Su salto a la política en la
nueva Rusia poscomunista lo hizo de la mano del alcalde de San Petersburgo,
Anatoli Sobchak, un aliado de Yeltsin, que en 1996 le llevaría al Kremlin.
Putin ascendió rápidamente a jefe del Servicio Federal de Seguridad (FSB), el
antiguo KGB remozado. Y sus servicios fueron agradecidos por Yeltsin –salvado de una investigación por
corrupción gracias a la oportuna difusión de un vídeo del fiscal general, Yuri
Skurátov, con dos prostitutas (el método del kompromat)– nombrándole primer
ministro y, después, su sucesor como candidato a la presidencia. En el
2000, Putin alcanzó el poder máximo. Y
desde entonces no ha hecho más que reforzarlo y endurecerlo.
El hoy presidente ruso había
visto de cerca cómo Bill Clinton, en 1997, acordaba abrir la OTAN a los
antiguos países del Pacto de Varsovia, algo que George Bush se había
comprometido a no hacer: “Ni una pulgada hacia el Este”, habría prometido
verbalmente a través del entonces secretario de Estado, James Baker, en
Gorbachov, padre de la
perestroika –el conjunto de reformas con el que pretendía liberalizar el
régimen comunista y que acabaría con el derrumbe de la URSS– aspiraba a superar
el mundo de la guerra fría y proponía establecer un nuevo sistema de seguridad
y cooperación integrado por los antiguos enemigos, construyendo lo que él llamó
“el hogar común europeo”.
La Historia, como es sabido,
no fue por aquí. Hundido el adversario, la única cesión que Occidente hizo a
Moscú, a través del Acta Fundacional Rusia-OTAN de 1997, fue comprometerse a no
desplegar armas nucleares ni tropas de combate permanentes en los nuevos países
miembros de la Alianza, así como a crear un consejo conjunto con Rusia. Para
Andrés Ortega, investigador del Real Instituto Elcano, la decisión de dejar a Rusia
en la periferia de la seguridad europea “probablemente fue un error
estratégico” (¿Qué le prometió la OTAN a Gorbachov?, 2014).

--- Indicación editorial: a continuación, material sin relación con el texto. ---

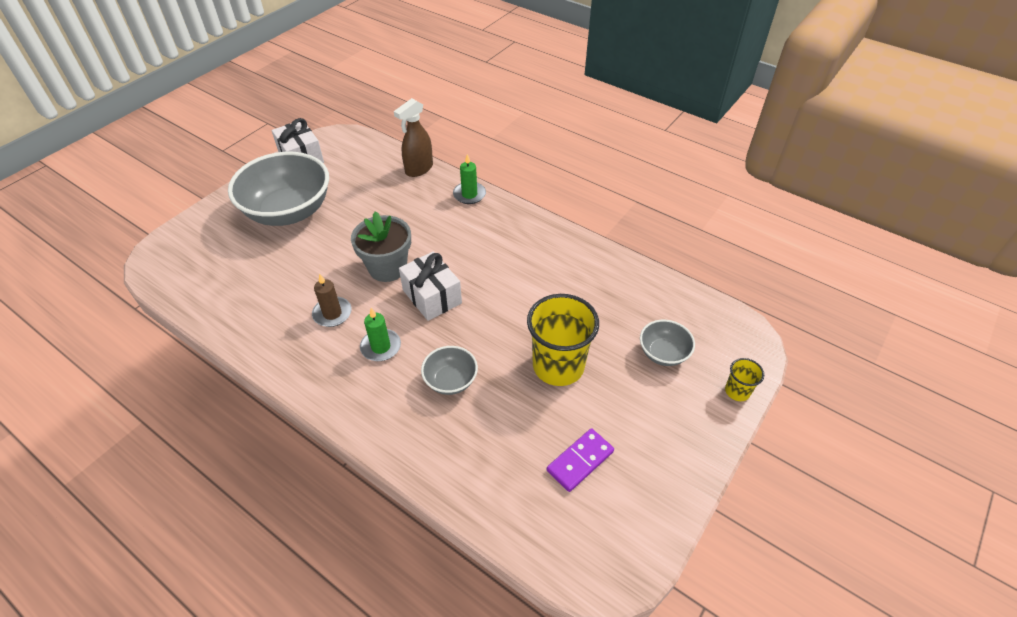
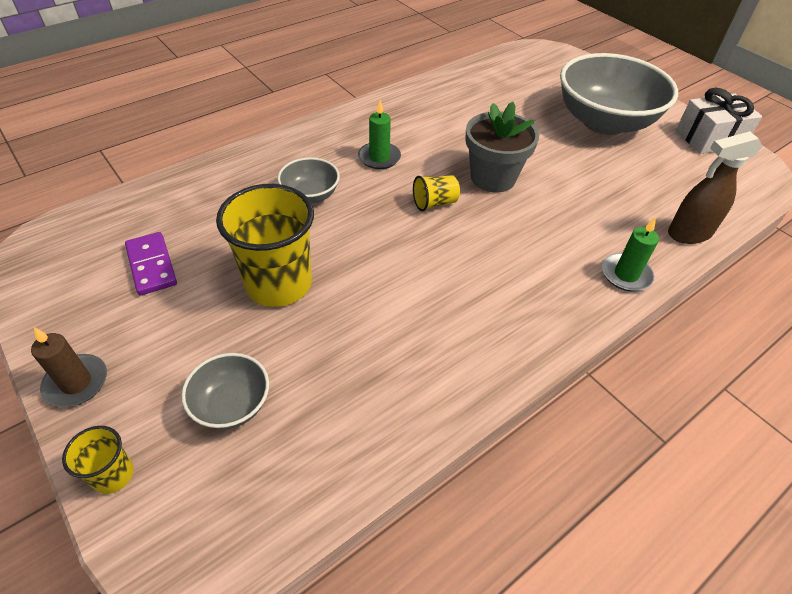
camera: 105 degrees right, 0 degrees up
(332, 313) = (437, 134): brown candle -> brown candle (76, 383)
(419, 169) = (688, 233): brown spray bottle -> brown spray bottle turned 75 degrees counterclockwise
(432, 296) = (434, 203): white gift -> yellow cup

Un hombre como Putin no podía
vivir esto sin rencor. Con todo, en el 2001 coqueteó –por convicción o
conveniencia– con la posibilidad de solicitar la adhesión a la OTAN, una
organización que según declaró no juzgaba hostil. El acercamiento, sin embargo,
duró poco. Y, entre otros factores, la incorporación a la Alianza en el 2004 de
siete países más –incluidos los tres bálticos– instaló definitivamente en Rusia
la idea de estar sometida a asedio.
La invasión de Georgia en el
2008, la primera ofensiva contra Ucrania en el 2014 –con la anexión de Crimea y
la ocupación del Donbass–, las operaciones militares de apoyo a los regímenes aliados
de Bielorrusia y Kazajistán, y la guerra desencadenada contra Ucrania el pasado 24 de febrero han sido la respuesta
–despiadada, cínica, brutal– de Putin a esa situación. Y una ruptura definitiva
con la aspiración de consolidar un marco de paz y cooperación entre los
antiguos bloques.
En un artículo publicado al
día siguiente del ataque a Ucrania, Fyodor Lukianov, director de la revista
Russia in Global Affairs y presidente del Presidium del Consejo de Política
Exterior y de Defensa de Rusia, argumentaba que durante mucho tiempo Rusia
había tratado de “encontrar un lugar digno” en el nuevo orden mundial liberal
impuesto por EE.UU. y sus aliados tras la caída de la URSS, pero que “el
sistema demostró ser inflexible”. Ahora –proseguía–, Rusia había decidido
“girar la página de la cooperación con Occidente” y afrontar en Ucrania la
defensa de “una línea de frente
decisiva”. “La guerra fría ha llegado para quedarse”, concluía.
Una nueva era de glaciación se abate sobre el mundo. Y, como en la vieja guerra fría, lo cubre con la permanente amenaza de una confrontación nuclear. El futuro ya no es el mismo desde el 24 de febrero.